Will you return, word for word, only the lines from the top of the data below down to and including the one with "strategy and metrics"?

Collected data

******************************

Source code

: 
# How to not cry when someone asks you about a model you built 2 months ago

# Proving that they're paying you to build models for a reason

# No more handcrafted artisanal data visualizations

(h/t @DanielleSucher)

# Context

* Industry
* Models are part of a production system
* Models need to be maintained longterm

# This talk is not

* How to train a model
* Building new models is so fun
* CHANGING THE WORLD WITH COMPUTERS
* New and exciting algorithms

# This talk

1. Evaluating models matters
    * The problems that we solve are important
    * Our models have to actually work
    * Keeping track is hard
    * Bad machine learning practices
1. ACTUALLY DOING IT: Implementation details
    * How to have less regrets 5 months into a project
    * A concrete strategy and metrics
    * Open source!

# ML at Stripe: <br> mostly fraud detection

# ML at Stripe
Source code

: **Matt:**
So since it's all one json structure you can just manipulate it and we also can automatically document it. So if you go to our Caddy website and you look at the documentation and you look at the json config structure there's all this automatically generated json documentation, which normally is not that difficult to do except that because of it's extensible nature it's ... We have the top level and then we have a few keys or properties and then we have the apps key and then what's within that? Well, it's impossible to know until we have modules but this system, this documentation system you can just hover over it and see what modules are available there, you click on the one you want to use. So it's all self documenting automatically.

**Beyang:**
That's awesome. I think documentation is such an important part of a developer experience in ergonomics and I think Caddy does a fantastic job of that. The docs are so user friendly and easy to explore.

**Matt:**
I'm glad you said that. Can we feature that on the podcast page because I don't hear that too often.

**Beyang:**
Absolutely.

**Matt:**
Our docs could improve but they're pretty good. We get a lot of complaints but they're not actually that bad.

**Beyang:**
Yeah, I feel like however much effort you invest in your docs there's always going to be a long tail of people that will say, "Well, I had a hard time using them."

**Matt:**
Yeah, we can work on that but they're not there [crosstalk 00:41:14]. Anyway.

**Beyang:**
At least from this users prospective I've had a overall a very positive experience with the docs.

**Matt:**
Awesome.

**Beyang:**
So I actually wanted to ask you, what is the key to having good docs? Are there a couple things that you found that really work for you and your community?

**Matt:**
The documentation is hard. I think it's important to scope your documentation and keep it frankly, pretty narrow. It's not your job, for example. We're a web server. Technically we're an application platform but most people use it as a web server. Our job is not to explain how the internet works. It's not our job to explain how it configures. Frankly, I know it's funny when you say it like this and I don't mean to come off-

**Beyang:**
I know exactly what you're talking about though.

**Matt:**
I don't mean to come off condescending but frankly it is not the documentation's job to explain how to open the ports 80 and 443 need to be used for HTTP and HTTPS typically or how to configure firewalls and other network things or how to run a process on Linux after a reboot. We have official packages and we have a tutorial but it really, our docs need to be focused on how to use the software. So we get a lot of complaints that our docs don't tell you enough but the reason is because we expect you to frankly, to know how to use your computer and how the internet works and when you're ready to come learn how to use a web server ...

******************************

_ANSWER SPACE_
Source code

: 
# How to not cry when someone asks you about a model you built 2 months ago

# Proving that they're paying you to build models for a reason

# No more handcrafted artisanal data visualizations

(h/t @DanielleSucher)

# Context

* Industry
* Models are part of a production system
* Models need to be maintained longterm

# This talk is not

* How to train a model
* Building new models is so fun
* CHANGING THE WORLD WITH COMPUTERS
* New and exciting algorithms

# This talk

1. Evaluating models matters
    * The problems that we solve are important
    * Our models have to actually work
    * Keeping track is hard
    * Bad machine learning practices
1. ACTUALLY DOING IT: Implementation details
    * How to have less regrets 5 months into a project
    * A concrete strategy and metrics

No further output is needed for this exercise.